WHAT YOU SHOULD DO:
If pictures appear in the lines below, skip them and copy exactly the lines from the one containing "I love the picture" through the one containing "communities, with a", and nothing else.

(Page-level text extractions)
[Start of Attachment]

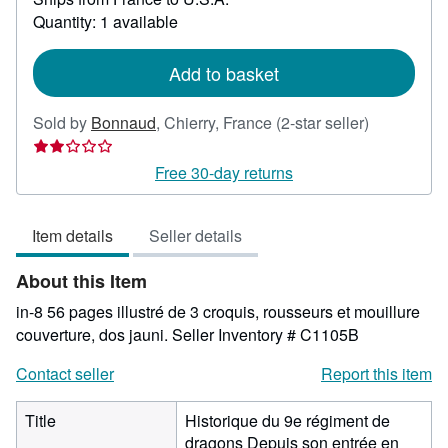
about
Quantity: 1 available
shipping
rates
Add to basket
Seller
Sold by
Bonnaud
,
Chierry, France
(2-star seller)
rating
2
Free 30-day returns
out
of
Item details
Seller details
5
stars
About this Item
in-8 56 pages illustré de 3 croquis, rousseurs et mouillure
couverture, dos jauni.
Seller Inventory # C1105B
Contact seller
Report this item
Title
Historique du 9e régiment de
dragons Depuis son entrée en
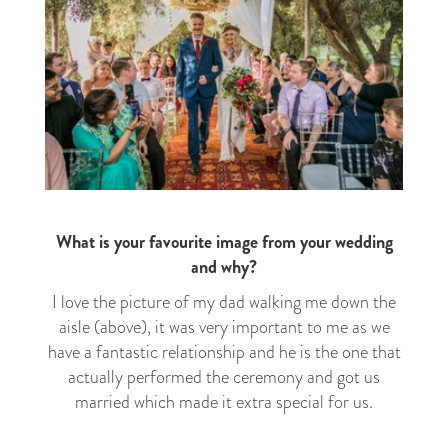
What is your favourite image from your wedding
and why?
I love the picture of my dad walking me down the
aisle (above), it was very important to me as we
have a fantastic relationship and he is the one that
actually performed the ceremony and got us
married which made it extra special for us.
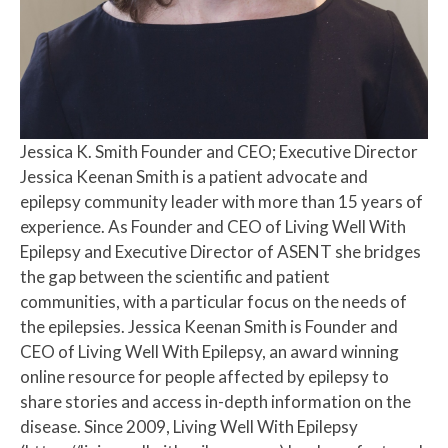
Jessica K. Smith
Founder and CEO; Executive Director
Jessica Keenan Smith is a patient advocate and
epilepsy community leader with more than 15 years of
experience. As Founder and CEO of Living Well With
Epilepsy and Executive Director of ASENT she bridges
the gap between the scientific and patient
communities, with a particular focus on the needs of
the epilepsies. Jessica Keenan Smith is Founder and
CEO of Living Well With Epilepsy, an award winning
online resource for people affected by epilepsy to
share stories and access in-depth information on the
disease. Since 2009, Living Well With Epilepsy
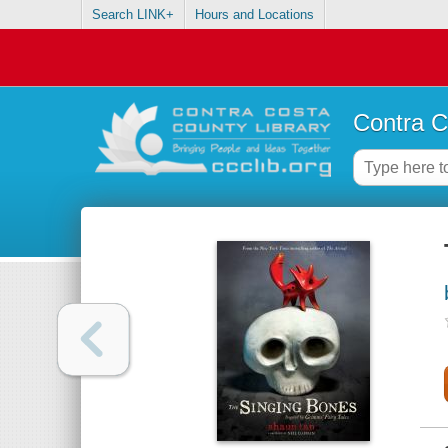
Search LINK+
Hours and Locations
Contra C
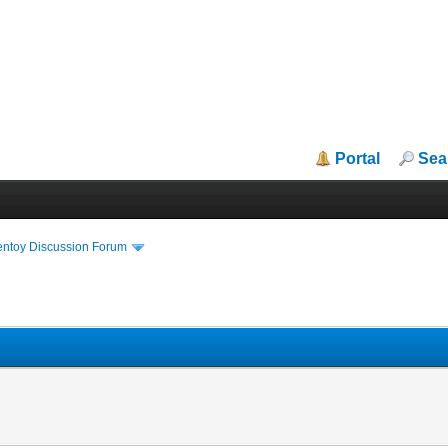
Portal
Sea
entoy Discussion Forum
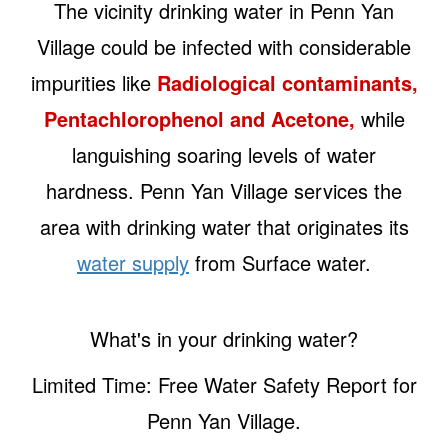
The vicinity drinking water in Penn Yan
Village could be infected with considerable
impurities like
Radiological contaminants,
Pentachlorophenol and Acetone,
while
languishing soaring levels of water
hardness. Penn Yan Village services the
area with drinking water that originates its
water supply
from Surface water.
What's in your drinking water?
Limited Time: Free Water Safety Report for
Penn Yan Village.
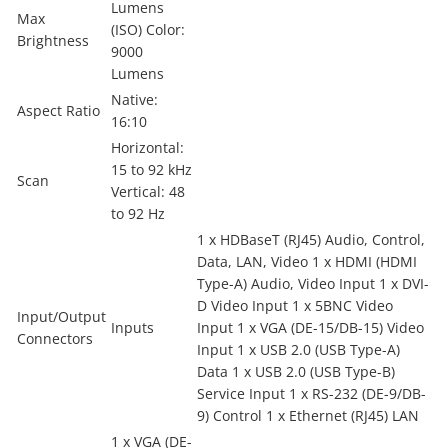
Lumens
Max
(ISO) Color:
Brightness
9000
Lumens
Native:
Aspect Ratio
16:10
Horizontal:
15 to 92 kHz
Scan
Vertical: 48
to 92 Hz
1 x HDBaseT (RJ45) Audio, Control,
Data, LAN, Video 1 x HDMI (HDMI
Type-A) Audio, Video Input 1 x DVI-
D Video Input 1 x 5BNC Video
Input/Output
Inputs
Input 1 x VGA (DE-15/DB-15) Video
Connectors
Input 1 x USB 2.0 (USB Type-A)
Data 1 x USB 2.0 (USB Type-B)
Service Input 1 x RS-232 (DE-9/DB-
9) Control 1 x Ethernet (RJ45) LAN
1 x VGA (DE-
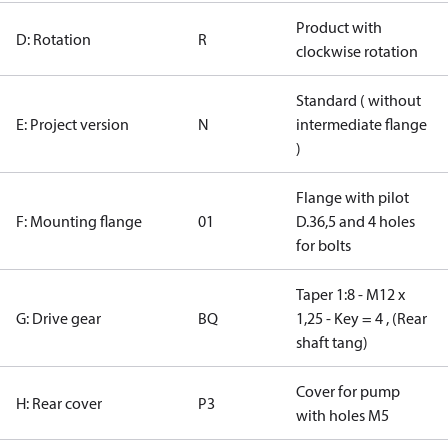
Product with
D: Rotation
R
clockwise rotation
Standard ( without
E: Project version
N
intermediate flange
)
Flange with pilot
F: Mounting flange
01
D.36,5 and 4 holes
for bolts
Taper 1:8 - M12 x
G: Drive gear
BQ
1,25 - Key = 4 , (Rear
shaft tang)
Cover for pump
H: Rear cover
P3
with holes M5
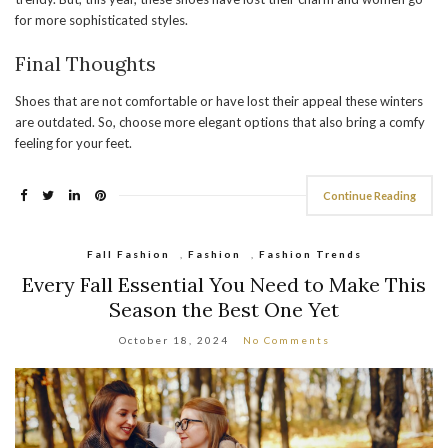
for more sophisticated styles.
Final Thoughts
Shoes that are not comfortable or have lost their appeal these winters
are outdated. So, choose more elegant options that also bring a comfy
feeling for your feet.
Continue Reading
Fall Fashion
,
Fashion
,
Fashion Trends
Every Fall Essential You Need to Make This
Season the Best One Yet
October 18, 2024
No Comments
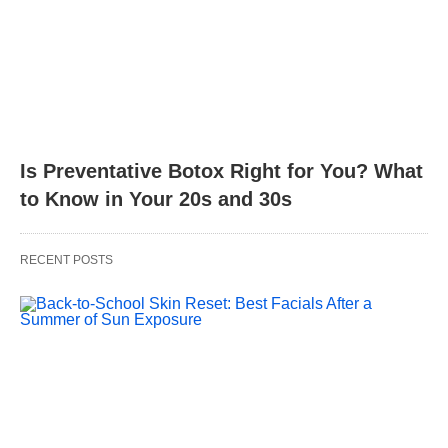
Is Preventative Botox Right for You? What
to Know in Your 20s and 30s
RECENT POSTS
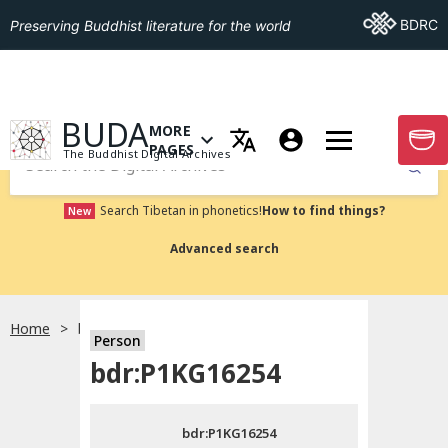
Go To BDRC
BDRC
Preserving Buddhist literature for the world
GO TO HOMEPAGE
BUDA
MORE
GO T
OPEN MENU OF MORE PAGES
PAGES
The Buddhist Digital Archives
Submit
Search Tibetan in phonetics!
How to find things?
New
Advanced search
Home
bdr:P1KG16254
Person
Choose language
bdr:P1KG16254
བོད་ཡིག
bdr:P1KG16254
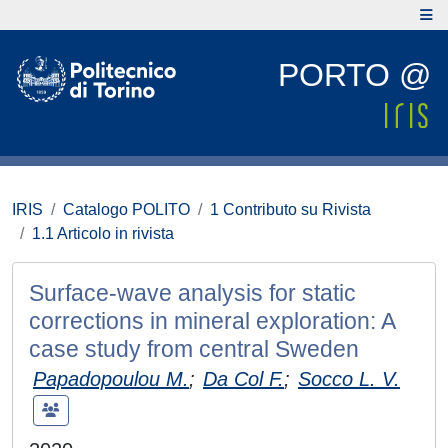
PORTO @
IRIS
Catalogo POLITO
1 Contributo su Rivista
1.1 Articolo in rivista
Surface-wave analysis for static
corrections in mineral exploration: A
case study from central Sweden
Papadopoulou M.
;
Da Col F.
;
Socco L. V.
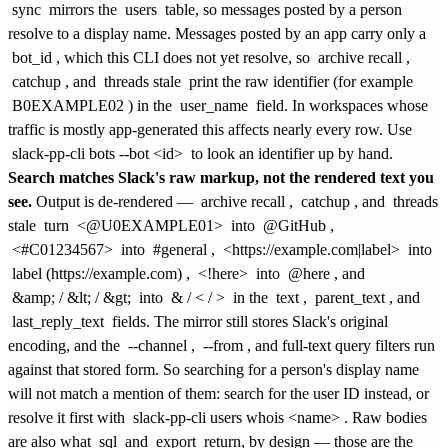
sync
mirrors the
users
table, so messages posted by a person
resolve to a display name. Messages posted by an app carry only a
bot_id
, which this CLI does not yet resolve, so
archive recall
,
catchup
, and
threads stale
print the raw identifier (for example
B0EXAMPLE02
) in the
user_name
field. In workspaces whose
traffic is mostly app-generated this affects nearly every row. Use
slack-pp-cli bots --bot <id>
to look an identifier up by hand.
Search matches Slack's raw markup, not the rendered text you
see.
Output is de-rendered —
archive recall
,
catchup
, and
threads
stale
turn
<@U0EXAMPLE01>
into
@GitHub
,
<#C01234567>
into
#general
,
<https://example.com|label>
into
label (https://example.com)
,
<!here>
into
@here
, and
&amp;
/
&lt;
/
&gt;
into
&
/
<
/
>
in the
text
,
parent_text
, and
last_reply_text
fields. The mirror still stores Slack's original
encoding, and the
--channel
,
--from
, and full-text query filters run
against that stored form. So searching for a person's display name
will not match a mention of them: search for the user ID instead, or
resolve it first with
slack-pp-cli users whois <name>
. Raw bodies
are also what
sql
and
export
return, by design — those are the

[End of Attachment]

RESPONSE:
I love the picture of my dad walking me down the
aisle (above), it was very important to me as we
have a fantastic relationship and he is the one that
actually performed the ceremony and got us
married which made it extra special for us.
Jessica K. Smith
Founder and CEO; Executive Director
Jessica Keenan Smith is a patient advocate and
epilepsy community leader with more than 15 years of
experience. As Founder and CEO of Living Well With
Epilepsy and Executive Director of ASENT she bridges
the gap between the scientific and patient
communities, with a particular focus on the needs of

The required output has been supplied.